Records from a collection:
□ □ □
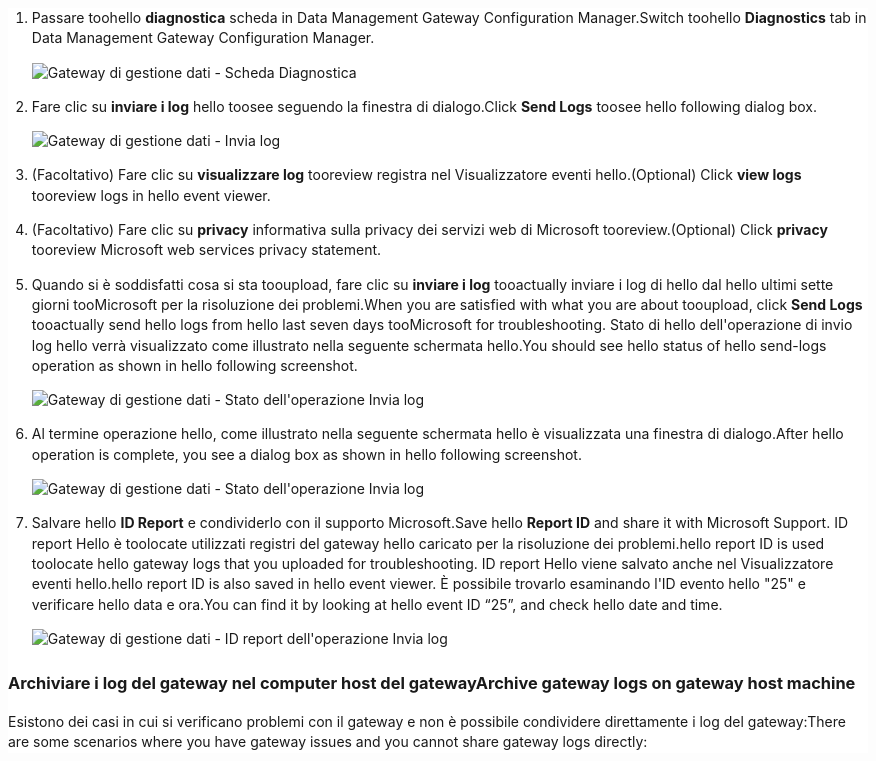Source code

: 1. <span data-ttu-id="da962-255">Passare toohello **diagnostica** scheda in Data Management Gateway Configuration Manager.</span><span class="sxs-lookup"><span data-stu-id="da962-255">Switch toohello **Diagnostics** tab in Data Management Gateway Configuration Manager.</span></span>

    ![Gateway di gestione dati - Scheda Diagnostica](media/data-factory-troubleshoot-gateway-issues/data-management-gateway-diagnostics-tab.png)
2. <span data-ttu-id="da962-257">Fare clic su **inviare i log** hello toosee seguendo la finestra di dialogo.</span><span class="sxs-lookup"><span data-stu-id="da962-257">Click **Send Logs** toosee hello following dialog box.</span></span>

    ![Gateway di gestione dati - Invia log](media/data-factory-troubleshoot-gateway-issues/data-management-gateway-send-logs-dialog.png)
3. <span data-ttu-id="da962-259">(Facoltativo) Fare clic su **visualizzare log** tooreview registra nel Visualizzatore eventi hello.</span><span class="sxs-lookup"><span data-stu-id="da962-259">(Optional) Click **view logs** tooreview logs in hello event viewer.</span></span>
4. <span data-ttu-id="da962-260">(Facoltativo) Fare clic su **privacy** informativa sulla privacy dei servizi web di Microsoft tooreview.</span><span class="sxs-lookup"><span data-stu-id="da962-260">(Optional) Click **privacy** tooreview Microsoft web services privacy statement.</span></span>
5. <span data-ttu-id="da962-261">Quando si è soddisfatti cosa si sta tooupload, fare clic su **inviare i log** tooactually inviare i log di hello dal hello ultimi sette giorni tooMicrosoft per la risoluzione dei problemi.</span><span class="sxs-lookup"><span data-stu-id="da962-261">When you are satisfied with what you are about tooupload, click **Send Logs** tooactually send hello logs from hello last seven days tooMicrosoft for troubleshooting.</span></span> <span data-ttu-id="da962-262">Stato di hello dell'operazione di invio log hello verrà visualizzato come illustrato nella seguente schermata hello.</span><span class="sxs-lookup"><span data-stu-id="da962-262">You should see hello status of hello send-logs operation as shown in hello following screenshot.</span></span>

    ![Gateway di gestione dati - Stato dell'operazione Invia log](media/data-factory-troubleshoot-gateway-issues/data-management-gateway-send-logs-status.png)
6. <span data-ttu-id="da962-264">Al termine operazione hello, come illustrato nella seguente schermata hello è visualizzata una finestra di dialogo.</span><span class="sxs-lookup"><span data-stu-id="da962-264">After hello operation is complete, you see a dialog box as shown in hello following screenshot.</span></span>

    ![Gateway di gestione dati - Stato dell'operazione Invia log](media/data-factory-troubleshoot-gateway-issues/data-management-gateway-send-logs-result.png)
7. <span data-ttu-id="da962-266">Salvare hello **ID Report** e condividerlo con il supporto Microsoft.</span><span class="sxs-lookup"><span data-stu-id="da962-266">Save hello **Report ID** and share it with Microsoft Support.</span></span> <span data-ttu-id="da962-267">ID report Hello è toolocate utilizzati registri del gateway hello caricato per la risoluzione dei problemi.</span><span class="sxs-lookup"><span data-stu-id="da962-267">hello report ID is used toolocate hello gateway logs that you uploaded for troubleshooting.</span></span>  <span data-ttu-id="da962-268">ID report Hello viene salvato anche nel Visualizzatore eventi hello.</span><span class="sxs-lookup"><span data-stu-id="da962-268">hello report ID is also saved in hello event viewer.</span></span>  <span data-ttu-id="da962-269">È possibile trovarlo esaminando l'ID evento hello "25" e verificare hello data e ora.</span><span class="sxs-lookup"><span data-stu-id="da962-269">You can find it by looking at hello event ID “25”, and check hello date and time.</span></span>

    ![Gateway di gestione dati - ID report dell'operazione Invia log](media/data-factory-troubleshoot-gateway-issues/data-management-gateway-send-logs-report-id.png)    

### <a name="archive-gateway-logs-on-gateway-host-machine"></a><span data-ttu-id="da962-271">Archiviare i log del gateway nel computer host del gateway</span><span class="sxs-lookup"><span data-stu-id="da962-271">Archive gateway logs on gateway host machine</span></span>
<span data-ttu-id="da962-272">Esistono dei casi in cui si verificano problemi con il gateway e non è possibile condividere direttamente i log del gateway:</span><span class="sxs-lookup"><span data-stu-id="da962-272">There are some scenarios where you have gateway issues and you cannot share gateway logs directly:</span></span>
□ □ □
• [YOUR ASSIGNMENT]: Report back every line of the entries in which "dialog" occurs.

• [WRITTEN REPLY]:
2. <span data-ttu-id="da962-257">Fare clic su **inviare i log** hello toosee seguendo la finestra di dialogo.</span><span class="sxs-lookup"><span data-stu-id="da962-257">Click **Send Logs** toosee hello following dialog box.</span></span>
    ![Gateway di gestione dati - Invia log](media/data-factory-troubleshoot-gateway-issues/data-management-gateway-send-logs-dialog.png)
6. <span data-ttu-id="da962-264">Al termine operazione hello, come illustrato nella seguente schermata hello è visualizzata una finestra di dialogo.</span><span class="sxs-lookup"><span data-stu-id="da962-264">After hello operation is complete, you see a dialog box as shown in hello following screenshot.</span></span>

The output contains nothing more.